New Study: Hungry kids score lower on tests. Shocking news?

Black Panther Party's free Breakfast Program, circa 1969.

Here's a shocker for you. Latest research coming out of Cardiff University confirms that kids who come to school hungry score lower on standardized tests than kids who are fed well. The latter group of the study's 11-year-olds scored twice as high as the hungry students.

More evidence that basing teacher evaluations on student test scores is bogus. What the tests are mostly measuring is student/family poverty -- not so-called "student achievement". Of course, by now nearly everyone in the field realizes this. Thus the growing movement of resistance to testing madness that have forced some small retreats in federal and state testing policies. Or maybe just lip service to change?

At any rate, Pres. Obama's call for "fewer and better tests" is welcomed by parents and educators. But it misses the point. That point being -- how high-stakes standardized testing is used to track and sort kids and to evaluate teachers.

Latest mini-retreat comes from one of the nation's greatest offenders -- N.Y. Gov. Cuomo himself.

According to NCPR:
New York State’s latest teacher evaluation system, which was supposed to be in place by November 15, has been put on hold because 90 percent of school districts were granted waivers to delay its implementation.
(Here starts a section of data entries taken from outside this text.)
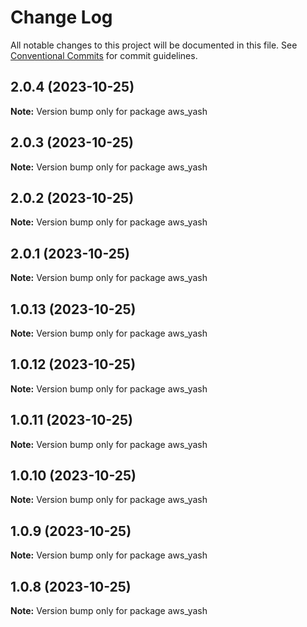 # Change Log

All notable changes to this project will be documented in this file.
See [Conventional Commits](https://conventionalcommits.org) for commit guidelines.

## 2.0.4 (2023-10-25)

**Note:** Version bump only for package aws_yash





## 2.0.3 (2023-10-25)

**Note:** Version bump only for package aws_yash





## 2.0.2 (2023-10-25)

**Note:** Version bump only for package aws_yash





## 2.0.1 (2023-10-25)

**Note:** Version bump only for package aws_yash





## 1.0.13 (2023-10-25)

**Note:** Version bump only for package aws_yash





## 1.0.12 (2023-10-25)

**Note:** Version bump only for package aws_yash





## 1.0.11 (2023-10-25)

**Note:** Version bump only for package aws_yash





## 1.0.10 (2023-10-25)

**Note:** Version bump only for package aws_yash





## 1.0.9 (2023-10-25)

**Note:** Version bump only for package aws_yash





## 1.0.8 (2023-10-25)

**Note:** Version bump only for package aws_yash

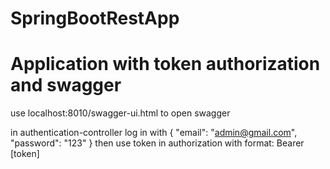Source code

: # SpringBootRestApp
# Application with token authorization and swagger

use localhost:8010/swagger-ui.html to open swagger

in authentication-controller log in with { "email": "admin@gmail.com", "password": "123" }
then use token in authorization with format: Bearer [token]
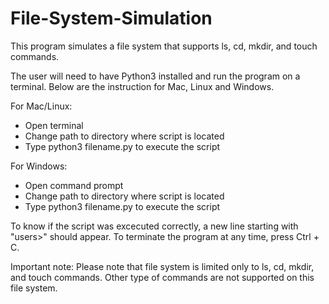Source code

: # File-System-Simulation

This program simulates a file system that supports ls, cd, mkdir, and touch commands.

The user will need to have Python3 installed and run the program on a terminal. Below are the instruction for Mac, Linux and Windows.

For Mac/Linux:
- Open terminal
- Change path to directory where script is located
- Type python3 filename.py to execute the script

For Windows:
- Open command prompt
- Change path to directory where script is located
- Type python3 filename.py to execute the script

To know if the script was excecuted correctly, a new line starting with "users>" should appear. To terminate the program at any time, press Ctrl + C.

Important note: Please note that file system is limited only to ls, cd, mkdir, and touch commands. Other type of commands are not supported on this file system.
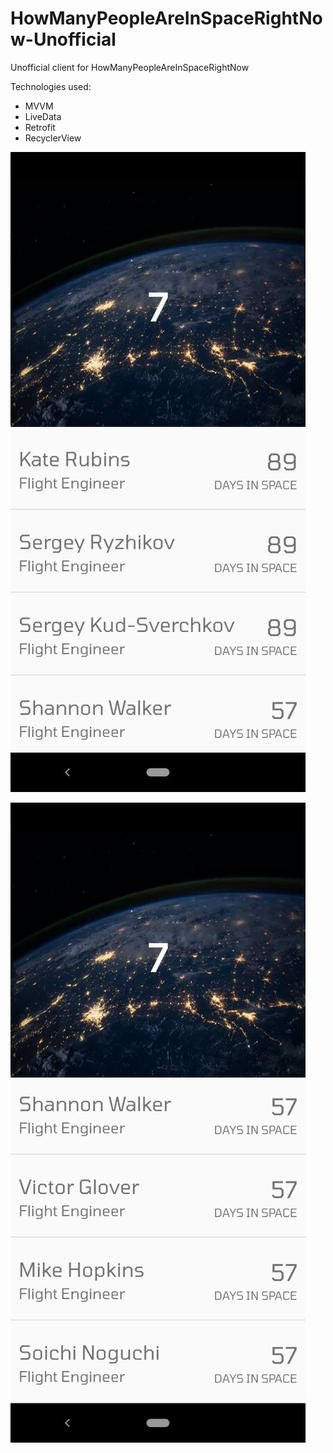 # HowManyPeopleAreInSpaceRightNow-Unofficial

Unofficial client for HowManyPeopleAreInSpaceRightNow

Technologies used:

- MVVM
- LiveData
- Retrofit
- RecyclerView

![](https://raw.githubusercontent.com/thrashedbrain/HowManyPeopleAreInSpaceRightNow-Unofficial/master/1.jpg)

![](https://raw.githubusercontent.com/thrashedbrain/HowManyPeopleAreInSpaceRightNow-Unofficial/master/2.jpg)

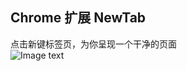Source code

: ## Chrome 扩展 NewTab

点击新键标签页，为你呈现一个干净的页面  
![Image text](https://github.com/leaicc/NewTab/blob/master/Snipaste_2019-06-21_16-14-05.png)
This represents the reversal of a policy championed by Governor Cuomo last spring.
Side Note -- In Wales, where the study took place, there is a free breakfast initiative in place for primary schools.

After watching Stanley Nelson's latest film, The Black Panthers: Vanguard of the Revolution, I'm reminded that the Panthers most popular community initiative was it's free Breakfast For Children program. And that was back in '69.

Arne Duncan and the D.O.E. would do well to take a chunk of the millions it spends on testing and use it to recreate the Panthers' program. It would almost immediately lead to higher measurable student learning outcomes than have all the Department's current test-and-punish strategies.

As a parent and educator, I am repulsed by the idea that our society needs the testing rationale to make the case for feeding hungry children. But, whatever works, I suppose.

Without a focus on ending child hunger and poverty, current testing initiatives will continue to reproduce the system's inequities.

1 comment:

  1. Researchers have been a critical voice against misuse of testing for a dozen years. DOE and policy makers are immune to research.